The usage of framed mode necessitated a change in the hardware configuration that is normally used on the SECABB v2 board. The TFT_CS pins which are usually connected with a jumper were disconnected because the chip select line was now connected to the SPI controller and could only be mapped to a different output pin, which necessitated running a wire to connect the TFT_CS line to the B3 pin on the board. Pin B3 was mapped to the chip select line generated by the SPI controller (SS1) through the PIC32 peripheral pin select muxes (PPS).

The most important configuration for our usage of framed SPI mode (enabled with the SPICON_FRMEN option) on the PIC32, was the configuration of the SPI controller’s generation of chip select (CS). There are a number of options to control how the chip select is generated, the polarity of the CS (active high or low), the length of the CS and the triggering of CS relative to the first bit of data sent from the SPI controller. The TFT cannot have the CS constantly held in active low because it results in the TFT basically never updating. For the TFT, the required framed mode settings were:

  • Setting the polarity to active low (default)
  • Setting the generated CS pulse to be aligned with the first bit of the transfer (SPICON_SPIFE)
  • Setting the generated CS pulse to be 1 word length wide (SPI_OPEN_FSP_WIDE)
  • Length depends on which mode the SPI controller is in (8, 16 or 32 bit width pulses possible)

Software

The tft_master.c (Appendix F) file provided in the course contains the graphics functions needed to draw to the tft. Of particular interest was the tft_drawPixel() function, which draws a pixel at a specified coordinate. The underlying structure for this entails calls to the tft_writecommand() function, followed by calls to the tft_writedata16() function. To draw a pixel, the code first wrote the column address set (CASET) command to signify a column coordinate. Next, the x and x+1 coordinates would be written. A similar structure was also used for the row as well as the color value. The drawPixel() function utilizes the TFT’s range selection features to select a single pixel and draw a single piece of data to it. By selecting a larger section, the PIC32 could draw to any arbitrary rectangle on the screen by modifying which x and y coordinates it draws to, The original plan was to model the pixel drawing sequenece using DMA, and then transition to vertical line drawing, as that would be the method we would use in drawing an entire screen.
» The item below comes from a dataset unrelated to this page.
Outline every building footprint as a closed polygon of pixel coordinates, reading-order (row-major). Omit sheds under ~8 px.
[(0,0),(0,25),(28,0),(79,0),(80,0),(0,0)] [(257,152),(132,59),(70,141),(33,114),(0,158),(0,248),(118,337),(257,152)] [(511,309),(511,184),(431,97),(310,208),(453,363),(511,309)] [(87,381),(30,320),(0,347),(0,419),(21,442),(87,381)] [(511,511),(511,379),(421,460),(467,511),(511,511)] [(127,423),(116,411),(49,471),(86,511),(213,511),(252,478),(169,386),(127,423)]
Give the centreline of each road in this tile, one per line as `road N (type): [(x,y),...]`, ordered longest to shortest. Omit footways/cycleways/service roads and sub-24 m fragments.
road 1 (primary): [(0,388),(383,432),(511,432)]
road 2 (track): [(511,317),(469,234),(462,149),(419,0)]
Since these SPI writes are all written to the TFT buffer, we decided that we could mimic this structure using DMA. The DMA weird machine code developed by Bruce Land creates macros, or blocks, which copy the control register states for a DMA channel into a stack-allocated array which is used to create a DMA instruction (Figure 1). This standard way of creating a memory transfer block allows for us to specify where a chunk of memory is to be moved to, and how much is sent in a single transfer. In this macro, we can also specify when a block is supposed to start performing a transfer. By instantiating multiple DMA blocks with different input parameters, larger programs can be made. Using these DMA blocks, we worked to mimic the movement of data to registers in the same way as the tft_master.c code.
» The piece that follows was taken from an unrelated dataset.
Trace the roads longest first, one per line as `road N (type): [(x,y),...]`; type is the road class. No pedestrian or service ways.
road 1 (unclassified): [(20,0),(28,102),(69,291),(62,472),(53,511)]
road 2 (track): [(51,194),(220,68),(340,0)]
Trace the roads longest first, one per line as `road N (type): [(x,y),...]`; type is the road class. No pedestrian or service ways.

Figure 1: Sample DMA block macro from Bruce Land’s DMA Weird Machine

Unfortunately, after weeks of debugging, we were able to simulate the two commands but the commands didn’t seem to draw anything on the TFT. We were even able to execute an arbitrary series of the two commands but that didn’t translate that into the drawing actually being shown on the PIC32. In our debugging, we were able to confirm that our program structure was correct and that memory moves were happening by printing relevant variables to the TFT. Here we were essentially able to execute any function based on an array of function pointers. We also realized that this structure would not be practical because we would easily fill up the memory constraints of the PIC with the massive data structures needed to complete this design. Each extra loop through the DMA program would have required approximately 20 bytes of memory. Considering that the DMA program would likely have to be at least 200 instructions long (one for every pixel in a vertical line drawn for the TFT resolution that we would be using), we would have needed around 35% of our available RAM space just to store the data needed to execute this method.
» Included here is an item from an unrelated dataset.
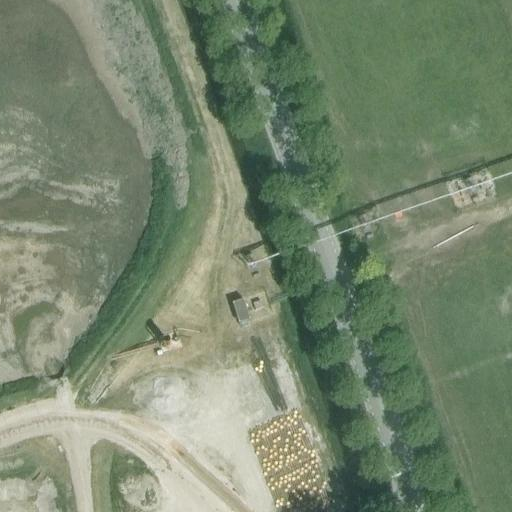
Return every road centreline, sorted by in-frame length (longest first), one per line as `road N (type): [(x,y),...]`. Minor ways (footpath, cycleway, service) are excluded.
road 1 (tertiary): [(409,511),(226,0)]
road 2 (track): [(227,511),(137,433),(91,417),(46,421),(0,439)]
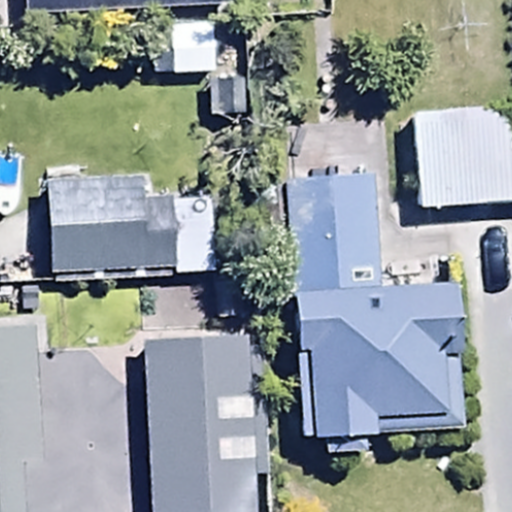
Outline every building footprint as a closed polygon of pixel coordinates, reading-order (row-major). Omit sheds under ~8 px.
[(104,8),(103,0),(2,0),(4,13),(104,8)] [(511,115),(403,123),(409,218),(511,211),(511,115)] [(169,232),(167,184),(38,189),(42,287),(216,280),(214,230),(169,232)] [(369,187),(279,191),(291,445),(313,446),(314,465),(356,463),(356,446),(456,441),(449,292),(374,296),(369,187)] [(0,511),(15,511),(13,469),(40,468),(32,336),(0,338),(0,511)] [(245,511),(244,483),(262,483),(257,345),(135,350),(141,511),(245,511)]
Initially, we also wanted to specify the creation of the drawing address window via DMA, however that was not able to work, as we ran into the same problems mentioned above. We initially thought that our graphics weren’t working because this function was not being done correctly in DMA. However, even when reverting the address window initialization back to its tft_master.c form, we still encountered issues. Nonetheless, to reduce the number of moving parts, we decided that we could leave the tft_setAddrWindow() call as is because this only happens once at the start of the program.

Going back to the drawing board, we ended up creating a simpler structure that would directly write an array to the TFT’s SPI buffer (Figure 2) (See DMA_TFT.c in Appendix F). This approach allowed us to draw pixels to the TFT based on the contents of a 320 element data array which stores pixel colors. The one downside of this approach is that it can only draw vertical lines. Since there is no way to specify rows or columns, each element in the 320 long array represents the color for the entire column. The make_DMA2_block_spi_wait() DMA block is created with the same macro as in the DMA weird machine (Figure 3). Here, we specify the block transfer to begin on the _SPI1_TX_IRQ. This IRQ signifies the completion of an SPI transfer. In our code, whenever all 320 elements in the data array are written to, the DMA block will initiate the transfer of this data into the TFT’s SPI buffer, which will result in colors being drawn on the screen. With the DMA channel active, the TFT would be updated every time the 320 element data array was defined.

Figure 2: DMA block creation for vertical line draws
Figure 3: Definition of make_DMA2_block_spi_wait() macro

DMA RAM Chip

Hardware

Having learned that we needed to get the SPI channel used to communicate with our peripherals running in framed mode working for our DMA channel to interact with the peripherals, we looked into implementing framed mode for our interactions with the RAM chip. The issue we immediately encountered was evident when looking at the chip select signal required, when reading data from the RAM, which can be seen in Figure 4 below.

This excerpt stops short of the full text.